A superb and rare photo of the Dodge
KC Truck.
Dodge is a US car brand
marketed by Chrysler LLC in more than 60 different countries and territories
worldwide. Founded as the Dodge Brothers Company in 1900 to supply parts and
assemblies for Detroit’s
growing auto industry, Dodge began making its own complete vehicles in 1914.
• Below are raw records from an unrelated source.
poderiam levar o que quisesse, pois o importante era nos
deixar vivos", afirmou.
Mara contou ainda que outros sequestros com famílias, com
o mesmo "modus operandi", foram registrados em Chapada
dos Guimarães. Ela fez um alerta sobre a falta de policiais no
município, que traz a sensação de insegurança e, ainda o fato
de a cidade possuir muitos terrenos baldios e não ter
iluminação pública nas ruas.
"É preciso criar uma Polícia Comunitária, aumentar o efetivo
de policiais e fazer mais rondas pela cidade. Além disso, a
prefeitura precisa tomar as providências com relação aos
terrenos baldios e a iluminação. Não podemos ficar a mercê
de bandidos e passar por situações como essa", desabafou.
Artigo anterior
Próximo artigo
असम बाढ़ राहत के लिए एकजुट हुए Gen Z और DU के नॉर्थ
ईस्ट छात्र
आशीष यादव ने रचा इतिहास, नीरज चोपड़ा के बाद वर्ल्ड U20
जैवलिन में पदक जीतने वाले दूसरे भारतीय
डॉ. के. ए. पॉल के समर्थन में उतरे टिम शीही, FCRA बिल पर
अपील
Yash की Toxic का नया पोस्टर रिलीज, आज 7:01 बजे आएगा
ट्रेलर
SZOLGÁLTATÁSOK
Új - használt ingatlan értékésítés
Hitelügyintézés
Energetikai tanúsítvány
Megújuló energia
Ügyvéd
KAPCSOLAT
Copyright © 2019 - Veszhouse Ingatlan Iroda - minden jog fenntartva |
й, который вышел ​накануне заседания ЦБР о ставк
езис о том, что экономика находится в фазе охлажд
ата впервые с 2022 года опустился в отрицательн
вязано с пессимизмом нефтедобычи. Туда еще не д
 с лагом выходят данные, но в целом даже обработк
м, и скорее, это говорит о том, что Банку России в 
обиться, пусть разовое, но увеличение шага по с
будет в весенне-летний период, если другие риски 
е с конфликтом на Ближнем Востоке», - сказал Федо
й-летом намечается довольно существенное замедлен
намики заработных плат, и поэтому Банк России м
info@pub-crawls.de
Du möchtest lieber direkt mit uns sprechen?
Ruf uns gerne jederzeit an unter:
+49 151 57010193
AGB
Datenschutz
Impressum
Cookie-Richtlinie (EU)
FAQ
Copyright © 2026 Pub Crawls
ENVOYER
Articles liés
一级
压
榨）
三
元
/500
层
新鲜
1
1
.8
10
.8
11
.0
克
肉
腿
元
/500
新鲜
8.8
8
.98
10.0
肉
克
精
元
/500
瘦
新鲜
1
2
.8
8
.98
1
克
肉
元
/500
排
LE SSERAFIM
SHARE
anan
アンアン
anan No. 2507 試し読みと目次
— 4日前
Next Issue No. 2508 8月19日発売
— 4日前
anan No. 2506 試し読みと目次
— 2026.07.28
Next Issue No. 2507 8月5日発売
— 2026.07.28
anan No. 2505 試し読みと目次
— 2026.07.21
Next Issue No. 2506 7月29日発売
The brand was sold to Chrysler Corporation in 1928, passed through the
short-lived DaimlerChrysler merger of 1998–2007 as part of the Chrysler Group,
and is now a part of Chrysler. Dodge has a very interesting history. After the
founding of the Dodge Brothers Company by Horace and John Dodge in 1900, the
Detroit-based company quickly found work producing precision engine and chassis
components for the city’s burgeoning number of automobile firms. Chief among
these customers were the established Olds Motor Vehicle Company and the
then-new Ford Motor Company. Dodge Brothers enjoyed much success in this field,
but the brothers' growing wish to build complete vehicles was exemplified by
John Dodge's 1913 exclamation that he was "tired of being carried around
in Henry Ford's vest pocket." By 1914, he and Horace had fixed that by creating
the new four-cylinder Dodge Model 30. Pitched as a slightly more upscale
competitor to the ubiquitous Ford Model T, it pioneered or made standard many
features later taken for granted: all-steel body construction (when the vast
majority of cars worldwide still used wood framing under steel panels, though
Stoneleigh and BSA had used steel bodies as early as 1911), 12-volt electrical
system (6-volt systems would remain the norm up until the 1950s), and
sliding-gear transmission (the best-selling Model T would retain an antiquated
planetary design all the way until its demise in 1927). As a result of all
this, as well as the brothers' well-earned reputation for quality through the
parts they had made for other successful vehicles, Dodge cars were ranked at
second place for U.S.
sales as early as 1916. The same year, Henry Ford decided to stop paying
dividends, leading to the Dodge brothers filing suit to protect approximately a
million dollars a year they were earning; this led Ford to buy out his
shareholders, and the Dodges were paid some US$25 million. In the same year,
Dodge vehicles won wide acclaim for durability while in service with the US
Army's Pancho Villa Expedition into Mexico. One notable instance was in
May when the 6th Infantry received a reported sighting of Julio Cardenas, one
of Villa's most trusted subordinates. Lt. George S. Patton led ten soldiers and
two civilian guides in three Dodge Model 30 touring cars to conduct a raid at a
ranch house in San Miguelito,
Sonora. During the ensuing
firefight the party killed three men, of whom one was identified as Cardenas. Patton's men
tied the bodies to the hoods of the Dodges, returning to headquarters in Dublán
and an excited reception from US newspapermen. Dodge cars continued to rank
second place in American sales in 1920. But that year, tragedy struck as John
Dodge was felled by pneumonia in January. His brother Horace then died of
cirrhosis in December of the same year (reportedly out of grief at the loss of
his brother, with whom he was very close).